Geht man davon aus, dass eine OP- Minute 7 € kostet, ergibt sich aus einer Reduktion der Wechselzeit um 25 min eine Zeitersparnis im Wert von etwa 132 T€/anno sowie eine Anhebung des „Umsatzes“ um 20 – 50%. Natürlich muss sich mehr Personal um die jeweiligen Patienten kümmern, dies ist aber durch diesen optimierten Prozess und den damit verbundenen Mehrwerten gesichert.

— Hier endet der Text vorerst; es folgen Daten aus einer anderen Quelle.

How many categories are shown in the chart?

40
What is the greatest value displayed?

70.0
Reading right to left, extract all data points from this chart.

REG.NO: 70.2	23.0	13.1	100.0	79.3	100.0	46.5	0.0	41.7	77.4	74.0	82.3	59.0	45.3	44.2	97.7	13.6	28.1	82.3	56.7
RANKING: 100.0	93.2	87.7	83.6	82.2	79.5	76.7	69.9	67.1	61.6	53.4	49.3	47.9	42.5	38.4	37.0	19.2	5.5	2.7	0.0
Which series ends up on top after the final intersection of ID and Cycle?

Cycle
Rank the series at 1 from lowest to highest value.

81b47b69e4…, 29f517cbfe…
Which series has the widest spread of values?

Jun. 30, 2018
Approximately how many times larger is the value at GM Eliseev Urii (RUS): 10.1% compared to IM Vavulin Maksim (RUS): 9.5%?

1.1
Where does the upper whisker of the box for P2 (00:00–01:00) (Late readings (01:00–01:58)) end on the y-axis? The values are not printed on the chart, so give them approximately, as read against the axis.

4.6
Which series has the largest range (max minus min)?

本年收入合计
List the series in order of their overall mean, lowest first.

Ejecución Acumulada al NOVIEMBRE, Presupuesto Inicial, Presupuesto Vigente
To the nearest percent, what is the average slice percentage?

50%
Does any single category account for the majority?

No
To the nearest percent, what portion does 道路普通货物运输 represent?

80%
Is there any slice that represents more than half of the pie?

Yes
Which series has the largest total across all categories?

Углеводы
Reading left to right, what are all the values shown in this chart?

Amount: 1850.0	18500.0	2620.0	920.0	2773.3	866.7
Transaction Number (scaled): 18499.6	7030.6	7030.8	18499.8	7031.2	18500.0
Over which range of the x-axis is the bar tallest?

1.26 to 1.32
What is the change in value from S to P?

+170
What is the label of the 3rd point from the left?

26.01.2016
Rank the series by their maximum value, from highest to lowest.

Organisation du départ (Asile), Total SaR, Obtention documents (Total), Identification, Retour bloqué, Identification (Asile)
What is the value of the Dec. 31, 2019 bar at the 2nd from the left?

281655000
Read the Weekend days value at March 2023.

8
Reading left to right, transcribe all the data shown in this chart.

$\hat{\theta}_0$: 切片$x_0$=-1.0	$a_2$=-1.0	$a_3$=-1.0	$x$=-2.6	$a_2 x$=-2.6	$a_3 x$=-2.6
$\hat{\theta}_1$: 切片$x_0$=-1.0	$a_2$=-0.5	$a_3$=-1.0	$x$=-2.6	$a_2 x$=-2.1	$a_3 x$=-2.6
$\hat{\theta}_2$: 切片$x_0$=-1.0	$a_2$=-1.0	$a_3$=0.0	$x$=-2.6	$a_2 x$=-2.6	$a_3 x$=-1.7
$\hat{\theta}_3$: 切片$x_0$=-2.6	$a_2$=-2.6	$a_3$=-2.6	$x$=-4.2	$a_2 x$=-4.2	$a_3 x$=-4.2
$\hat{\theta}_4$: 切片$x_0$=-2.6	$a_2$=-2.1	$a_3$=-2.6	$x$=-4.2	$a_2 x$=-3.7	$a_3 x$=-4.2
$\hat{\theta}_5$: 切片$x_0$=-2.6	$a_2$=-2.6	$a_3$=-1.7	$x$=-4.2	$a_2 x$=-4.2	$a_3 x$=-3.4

Das Beispiel einer operativen Einheit, die sehr exakt ihre Prozessdaten dokumentiert, verdeutlicht den potenziellen Erfolg. Hier werden in einer Woche in zwei Sälen 25 Patienten operiert. Die Wechselzeiten sind mit 30 – 35 Minuten bereits sehr gut. Trotzdem wird in diesem OP zwischen 7:00 Uhr morgens und 22:00 Uhr abends gearbeitet, um das Pensum erfolgreich zu bewältigen. Diese Daten wurden Grundriss- und personalbezogen in die Simulationssoftware „MedModel“ eingegeben, analysiert und auf den Grundriss und das Konzept des „Experimental-OP“ übertragen. Die Simulation zeigt, dass sich die gleichen 25 Patienten auch in einer Schicht zwischen 7:00 Uhr morgens und 19:00Uhr abends operieren lassen. Allerdings ist nun das Programm nicht Freitagabend um 22:00 Uhr beendet, sondern donnerstags um 18:00 Uhr! Ein Tag zur freien Verfügung: für Überstundenabbau, Patienten in Ambulanz und Station oder für weitere Operationen.
Zusammengefasst bedeutet dies:
- die produktive Zeit der Operateure wird erhöht
- die Auslastung des OP-Saals wird erhöht
- durch die höhere Produktivität sind weniger Operationssäle notwendig, d. h. vorhandene Räume können anderweitig produktiv genutzt werden
- diese Erhöhung der Produktivität führt nicht zwangsläufig zu anderen Arbeitszeitmodellen (Überstunden/Mehrschichtbetrieb)
- die Konzentration in den spezialisierten OP-Prozessen erhöht Qualität und Routine und führt dadurch zu mehr Sicherheit
Kompensation der Kosten
Dieser Lösungsansatz bedeutet eine andere Architektur (also mehr Kosten) und mehr Personal (was mehr Aufwand bedeutet) in den vorbereitenden OP-Prozessen. Diese Kosten bzw. dieser Aufwand werden durch zusätzlich erbrachte und verrechenbare Leistungen (also höheren Umsatz) mehr als kompensiert. Durch das straffere Management können weitere positive Effekte bei den Arbeitszeitmodellen rund um den OP erzielt werden.
Vor dem Hintergrund dieser ersten Studienergebnisse des „Experimental-OP“ scheint es sinnvoll zu sein, die eigenen Prozesse genau zu analysieren und zu simulieren, ob mit mehr Personal und optimierter Ausstattung nicht profitabler, sicherer und humaner im OP agiert werden könnte.